Plaintiff in this case is a Honduran resident who stated in his deposition that he does not speak or read English. Plaintiff therefore contends that he was unable to negotiate the terms of the contract at issue in this case.
However, we agree with the reasoning of the trial court in this case that the plaintiff in this case was a seaman with several years of experience and was presumably well aware of maritime practices. The contract was a one-page document, and the forum selection clause appears immediately above Mr. Sanchez's signature. This clause has been a common feature in many maritime contracts. Sanchez is presumed to have read and understood the contract, and received benefits from his employment in return.
Plaintiff is not releasing any liability by agreeing to this contract, but is merely agreeing to litigate any disputes he may have in a particular forum. Plaintiff has not argued that there is no remedy available to him *577 in Panama, or that litigating his claim in Panama would deprive him of his day in court. Under the circumstances presented in this case, we agree with the trial court that holding plaintiff to this forum selection clause is not an unreasonable condition of plaintiff's employment.
Although plaintiff argues that the forum selection clause contained in the contract does not apply to this tort action, we find no merit in this argument. The specific terms of the contract state that any claims against the owner of the vessel will be adjudicated in Panama, and that the employee waives the right to such cases heard in any other jurisdiction. There is no limitation in this clause regarding delictual actions, and we fail to find that this action is excluded from the express terms of the agreement.
Thus, under the circumstances presented here, we find the holdings in the previous Louisiana decisions of Prado, Barcelona and most recently in Lejano are controlling in this case. A forum selection clause is to be upheld absent a strong showing that it should be set aside. We find that plaintiff in this case has failed to make a sufficient showing that the forum selection clause in this case is unreasonable, unjust, or that it should not be enforced. We find no error of the trial court in maintaining defendant's exception of improper venue.
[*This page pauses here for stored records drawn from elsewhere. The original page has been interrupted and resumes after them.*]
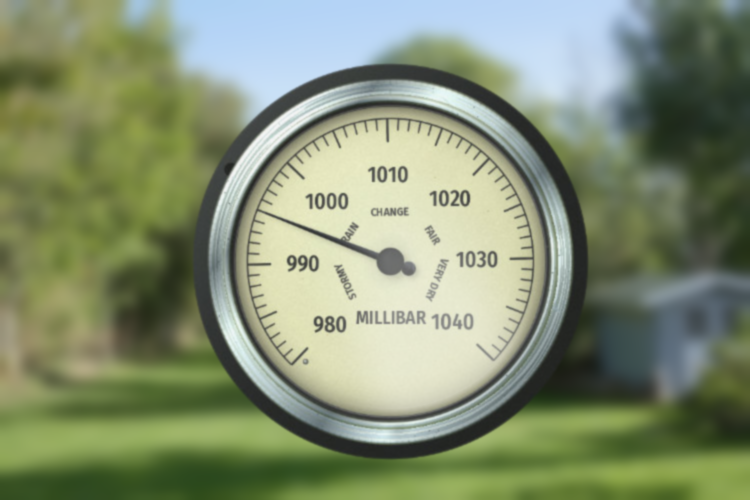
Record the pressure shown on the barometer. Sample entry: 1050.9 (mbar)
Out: 995 (mbar)
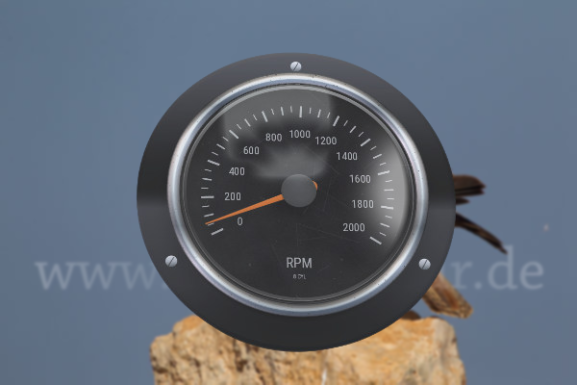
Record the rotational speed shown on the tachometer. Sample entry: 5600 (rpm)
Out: 50 (rpm)
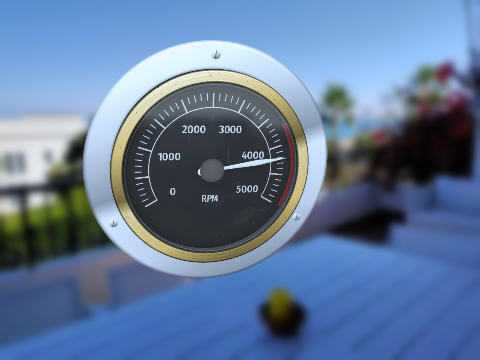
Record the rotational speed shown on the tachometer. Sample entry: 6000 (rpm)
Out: 4200 (rpm)
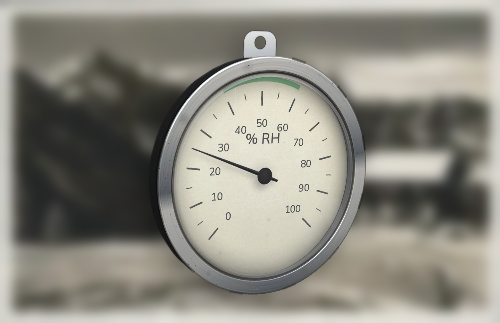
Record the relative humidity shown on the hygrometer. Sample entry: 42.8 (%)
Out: 25 (%)
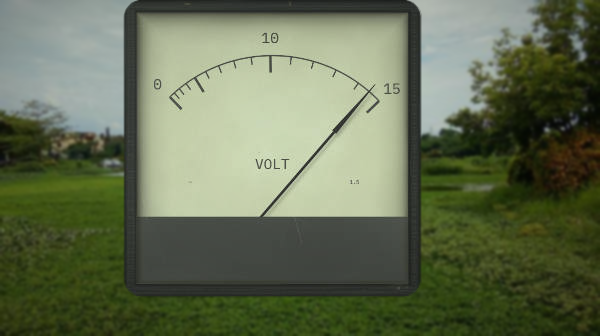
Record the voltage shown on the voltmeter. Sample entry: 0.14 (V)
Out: 14.5 (V)
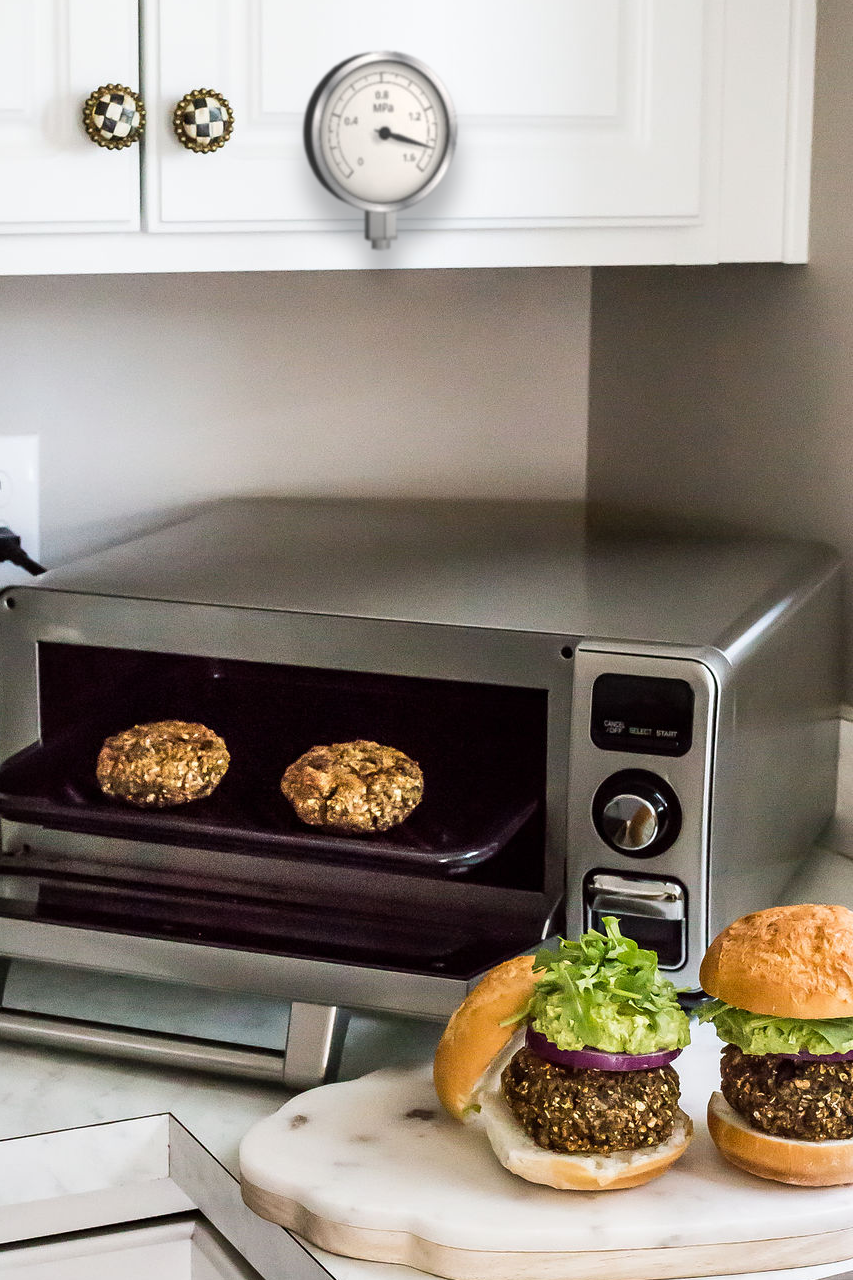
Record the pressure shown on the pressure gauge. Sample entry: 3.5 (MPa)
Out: 1.45 (MPa)
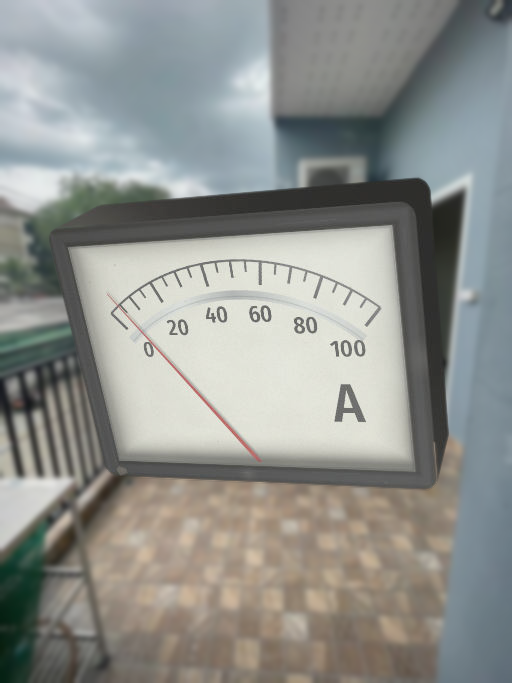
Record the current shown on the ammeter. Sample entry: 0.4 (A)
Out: 5 (A)
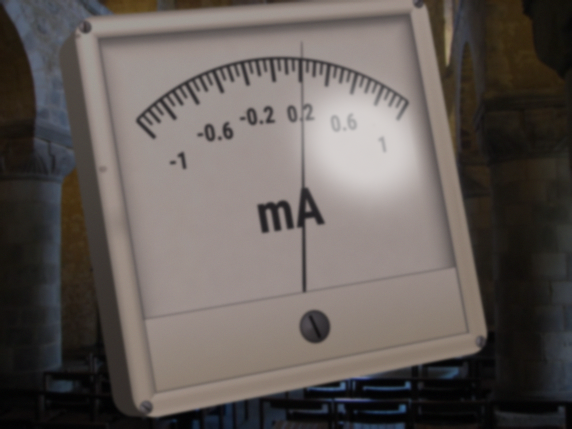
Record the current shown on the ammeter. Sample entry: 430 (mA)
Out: 0.2 (mA)
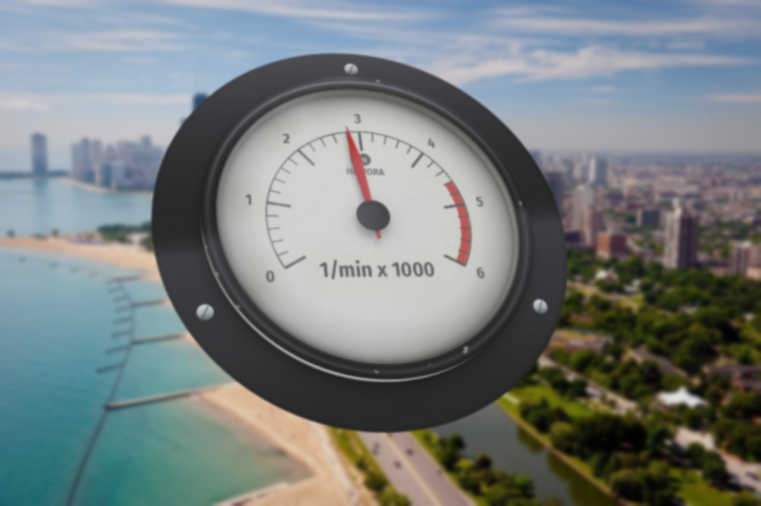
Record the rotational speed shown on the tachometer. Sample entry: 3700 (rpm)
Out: 2800 (rpm)
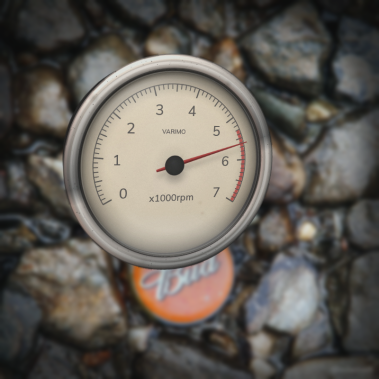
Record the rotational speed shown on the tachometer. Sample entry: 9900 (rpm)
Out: 5600 (rpm)
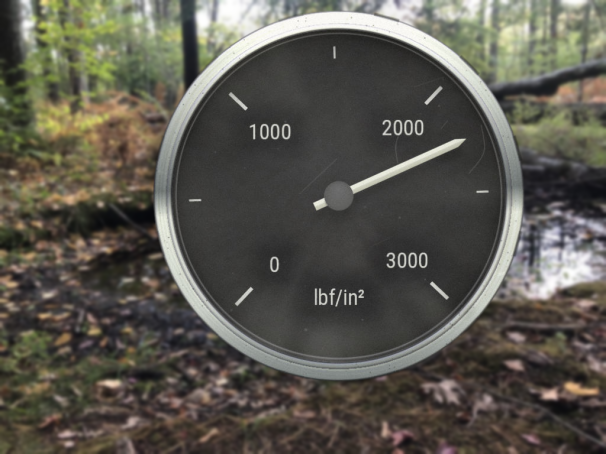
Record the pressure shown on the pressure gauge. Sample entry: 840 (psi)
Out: 2250 (psi)
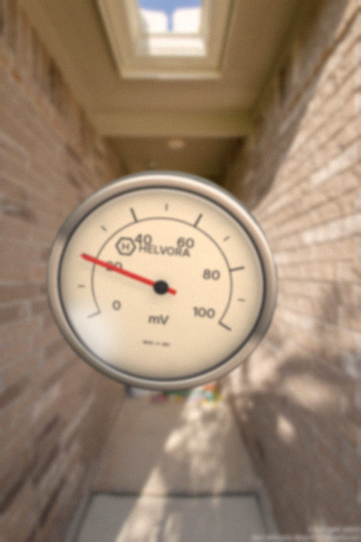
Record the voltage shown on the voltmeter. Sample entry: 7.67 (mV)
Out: 20 (mV)
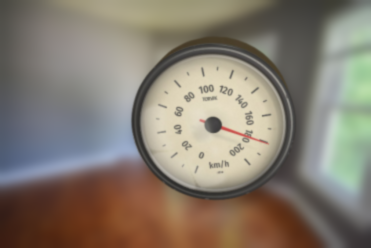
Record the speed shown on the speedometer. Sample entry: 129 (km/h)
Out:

However, the trial court dismissed the plaintiff's petition with prejudice. Plaintiff is entitled to pursue his claim for damages against his employer in the Republic of Panama. Therefore, the dismissal with prejudice was erroneous. We hereby amend the judgment of the trial court to provide that plaintiff's suit is dismissed without prejudice.
CONCLUSION
Accordingly, for the reasons assigned, the judgment of the trial court is amended, and as amended, is affirmed.
AMENDED AND AS AMENDED, AFFIRMED.
NOTES
[1] Defendant also filed exceptions of no cause and/or right of action, together with exceptions of insufficiency of citation, insufficiency of service of process and lack of subject matter jurisdiction. However, the trial court did not rule on these exceptions, and these issues are not before us in this appeal.